Doravante, conforme as lições constitucionais de Dirley da Cunha Júnior, o devido processo legal material ou substantivo (substantive due process of law), impõe a justiça e a razoabilidade das decisões restritivas a direitos. Parte do pressuposto da observância do sentimento de justiça, de equilíbrio, de adequação, de necessidade e proporcionalidade em face do fim que se deseja proteger. [8]

Cumpre salientar que a essência do Direito na atualidade está na correta compreensão do principio da proporcionalidade na defesa dos direitos fundamentais. A máxima da proporcionalidade, como prefere mencionar Robert Alexy, é vista em vários preceitos da Magna Carta, identificando a importância do mencionado princípio para a formação do Estado de Direito.

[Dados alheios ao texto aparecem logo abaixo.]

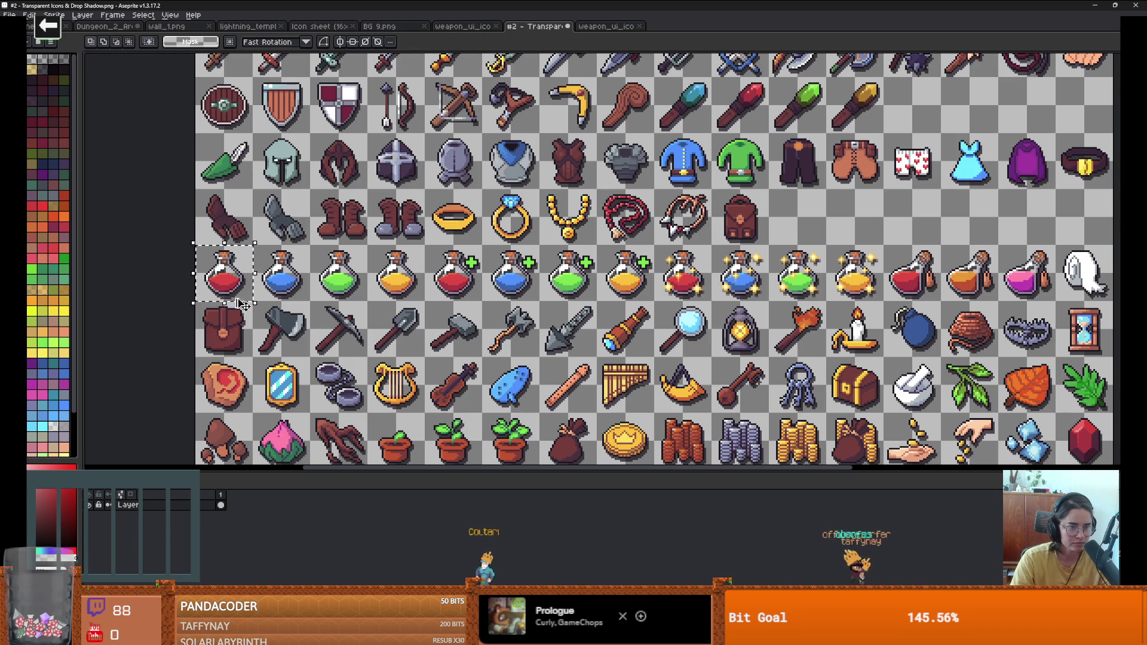
pyautogui.press('ctrl+c')
pyautogui.press('ctrl+Tab')
pyautogui.press('ctrl+v')
pyautogui.scroll(-1, 538, 231)
pyautogui.scroll(3, 605, 261)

Humberto Ávila menciona o postulado da proporcionalidade e apresenta uma ordem de vetores a serem analisados na aplicação do mesmo, quais sejam:

¥ Adequação da medida: ela deve promover a finalidade pretendida;

¥  Necessidade da medida; entre todas as medidas adequadas, deve-se escolher aquela que promove a finalidade com o menor custo possível;

¥ Proporcionalidade em sentido estrito: o resultado obtido com a medida adequada e necessária deve justificar a restrição.[9]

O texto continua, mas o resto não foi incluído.